Problem with conditional expected value

26 Views Asked by At

In the book Element of Statistical Learning, the author says that the Expected Prediction Error, for an arbitrary test point $x_0$ is: $$EPE(x_0) = E_{y_0 | x_0}E_\mathcal{T}(y_0 -\hat{y}_0)^2$$

where $T$ denote the training set and $\hat{y}_0$ is our prediction in the point $x_0$.

My question is:

If the first quantity $E_\mathcal{T}(y_0 -\hat{y}_0)^2$ give as a result only one value (because the expectation value is essentially the mean), why we have to take another mean, given by $E_{y_0 | x_0}$ ?

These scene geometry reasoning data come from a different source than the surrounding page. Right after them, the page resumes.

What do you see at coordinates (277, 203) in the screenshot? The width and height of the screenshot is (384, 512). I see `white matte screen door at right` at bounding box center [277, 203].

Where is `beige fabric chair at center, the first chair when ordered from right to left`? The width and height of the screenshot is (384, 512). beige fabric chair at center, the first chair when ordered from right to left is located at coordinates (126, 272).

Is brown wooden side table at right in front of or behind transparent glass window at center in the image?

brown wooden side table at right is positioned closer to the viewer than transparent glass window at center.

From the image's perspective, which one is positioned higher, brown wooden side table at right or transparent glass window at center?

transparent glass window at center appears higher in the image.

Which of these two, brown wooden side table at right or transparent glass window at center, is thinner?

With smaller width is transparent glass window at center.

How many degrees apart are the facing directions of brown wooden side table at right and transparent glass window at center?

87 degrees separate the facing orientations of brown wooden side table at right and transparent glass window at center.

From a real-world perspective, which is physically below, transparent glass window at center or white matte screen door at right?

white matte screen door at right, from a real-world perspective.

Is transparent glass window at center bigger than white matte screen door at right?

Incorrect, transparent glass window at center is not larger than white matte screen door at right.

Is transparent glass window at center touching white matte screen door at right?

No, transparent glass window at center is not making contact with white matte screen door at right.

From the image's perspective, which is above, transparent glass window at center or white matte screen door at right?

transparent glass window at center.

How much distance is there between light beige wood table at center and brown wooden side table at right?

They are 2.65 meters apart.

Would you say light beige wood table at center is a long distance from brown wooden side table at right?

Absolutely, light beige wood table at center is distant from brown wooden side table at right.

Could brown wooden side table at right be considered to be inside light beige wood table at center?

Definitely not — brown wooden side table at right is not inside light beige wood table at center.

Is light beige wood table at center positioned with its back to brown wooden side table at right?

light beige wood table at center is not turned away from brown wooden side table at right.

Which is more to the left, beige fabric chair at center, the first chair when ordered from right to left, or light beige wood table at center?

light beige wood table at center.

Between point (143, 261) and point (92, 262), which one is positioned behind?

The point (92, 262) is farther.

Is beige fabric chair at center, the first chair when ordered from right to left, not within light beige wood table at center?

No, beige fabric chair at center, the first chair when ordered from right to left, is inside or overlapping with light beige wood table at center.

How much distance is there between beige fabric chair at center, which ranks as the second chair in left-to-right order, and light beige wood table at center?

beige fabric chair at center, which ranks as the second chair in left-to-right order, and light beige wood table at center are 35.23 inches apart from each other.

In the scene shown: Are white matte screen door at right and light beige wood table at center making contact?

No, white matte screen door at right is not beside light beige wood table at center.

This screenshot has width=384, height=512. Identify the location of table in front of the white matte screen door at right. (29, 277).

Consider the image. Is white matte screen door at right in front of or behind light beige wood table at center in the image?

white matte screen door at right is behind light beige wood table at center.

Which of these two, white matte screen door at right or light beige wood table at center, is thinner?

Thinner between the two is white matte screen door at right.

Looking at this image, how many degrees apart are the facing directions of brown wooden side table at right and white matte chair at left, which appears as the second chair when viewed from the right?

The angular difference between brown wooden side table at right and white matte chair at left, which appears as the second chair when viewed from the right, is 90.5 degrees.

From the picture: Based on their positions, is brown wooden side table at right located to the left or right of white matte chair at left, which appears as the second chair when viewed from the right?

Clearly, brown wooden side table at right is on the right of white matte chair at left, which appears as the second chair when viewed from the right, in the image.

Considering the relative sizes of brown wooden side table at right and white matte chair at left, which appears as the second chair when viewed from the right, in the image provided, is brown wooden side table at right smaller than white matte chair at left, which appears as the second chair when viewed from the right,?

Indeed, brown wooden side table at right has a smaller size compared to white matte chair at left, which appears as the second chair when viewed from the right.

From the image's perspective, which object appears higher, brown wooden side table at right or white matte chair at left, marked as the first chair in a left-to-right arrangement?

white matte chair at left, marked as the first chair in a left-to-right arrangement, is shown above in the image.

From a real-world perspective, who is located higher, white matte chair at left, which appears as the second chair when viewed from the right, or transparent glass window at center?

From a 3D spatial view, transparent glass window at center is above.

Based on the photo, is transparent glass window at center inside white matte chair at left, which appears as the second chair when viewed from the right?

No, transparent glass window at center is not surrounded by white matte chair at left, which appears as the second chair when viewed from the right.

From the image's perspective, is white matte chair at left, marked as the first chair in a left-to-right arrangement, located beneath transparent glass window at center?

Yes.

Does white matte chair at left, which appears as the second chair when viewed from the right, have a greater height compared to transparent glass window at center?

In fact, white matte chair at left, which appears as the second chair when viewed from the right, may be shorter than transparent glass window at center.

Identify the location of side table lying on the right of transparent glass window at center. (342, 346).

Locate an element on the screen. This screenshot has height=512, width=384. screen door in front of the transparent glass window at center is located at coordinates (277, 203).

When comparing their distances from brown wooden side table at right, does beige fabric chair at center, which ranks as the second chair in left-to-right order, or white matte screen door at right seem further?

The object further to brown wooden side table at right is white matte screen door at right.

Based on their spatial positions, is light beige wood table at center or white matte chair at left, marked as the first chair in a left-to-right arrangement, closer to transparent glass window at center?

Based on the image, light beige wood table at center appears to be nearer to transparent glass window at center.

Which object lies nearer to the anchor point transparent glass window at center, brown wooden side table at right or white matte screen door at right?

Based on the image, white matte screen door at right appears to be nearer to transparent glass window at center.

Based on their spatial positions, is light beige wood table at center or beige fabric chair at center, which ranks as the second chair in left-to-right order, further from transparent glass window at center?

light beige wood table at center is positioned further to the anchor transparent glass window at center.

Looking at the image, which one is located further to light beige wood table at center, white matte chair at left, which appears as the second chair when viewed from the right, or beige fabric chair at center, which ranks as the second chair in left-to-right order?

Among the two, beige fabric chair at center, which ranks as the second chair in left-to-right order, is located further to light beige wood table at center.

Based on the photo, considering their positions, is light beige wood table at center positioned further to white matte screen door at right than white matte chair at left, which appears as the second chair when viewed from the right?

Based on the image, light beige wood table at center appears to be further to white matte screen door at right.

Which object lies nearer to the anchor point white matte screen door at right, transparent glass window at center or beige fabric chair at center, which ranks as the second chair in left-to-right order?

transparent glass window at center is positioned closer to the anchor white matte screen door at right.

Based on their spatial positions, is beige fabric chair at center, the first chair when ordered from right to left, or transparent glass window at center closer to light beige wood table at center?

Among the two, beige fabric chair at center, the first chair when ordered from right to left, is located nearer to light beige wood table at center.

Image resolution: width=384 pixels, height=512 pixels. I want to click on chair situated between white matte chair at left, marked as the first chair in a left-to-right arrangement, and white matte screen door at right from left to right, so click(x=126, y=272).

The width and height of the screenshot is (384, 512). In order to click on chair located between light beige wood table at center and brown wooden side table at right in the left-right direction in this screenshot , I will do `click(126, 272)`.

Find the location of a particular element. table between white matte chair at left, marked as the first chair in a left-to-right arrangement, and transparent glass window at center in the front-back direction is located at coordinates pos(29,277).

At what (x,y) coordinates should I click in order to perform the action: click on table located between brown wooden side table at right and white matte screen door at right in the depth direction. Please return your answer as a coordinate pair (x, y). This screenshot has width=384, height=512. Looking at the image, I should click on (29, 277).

Why do we have to do the second expected value (or the mean) on a single value? Which is the sense of making the mean on a unique value?

1

There are 1 best solutions below

0
On
  • The randomness in $\hat{y}_0$ comes from the randomness of training data $\mathcal{T}$.
  • The randomness in $y_0$ (conditioned on the test point $x_0$) is assumed to be independent of the training data $\mathcal{T}$.
  • The inner expectation is with respect to the training data, and thus averages over the randomness coming from $\hat{y}_0$, but treats $y_0$ as a fixed quantity. Thus you can think of $E_{\mathcal{T}}(y_0 - \hat{y}_0)^2$ as a function of $y_0$, say $g(y_0)$, which still retains the randomness in $y_0$. Then the outer expectation $E_{y_0 \mid x_0} g(y_0)$ will average over the randomness in $y_0$.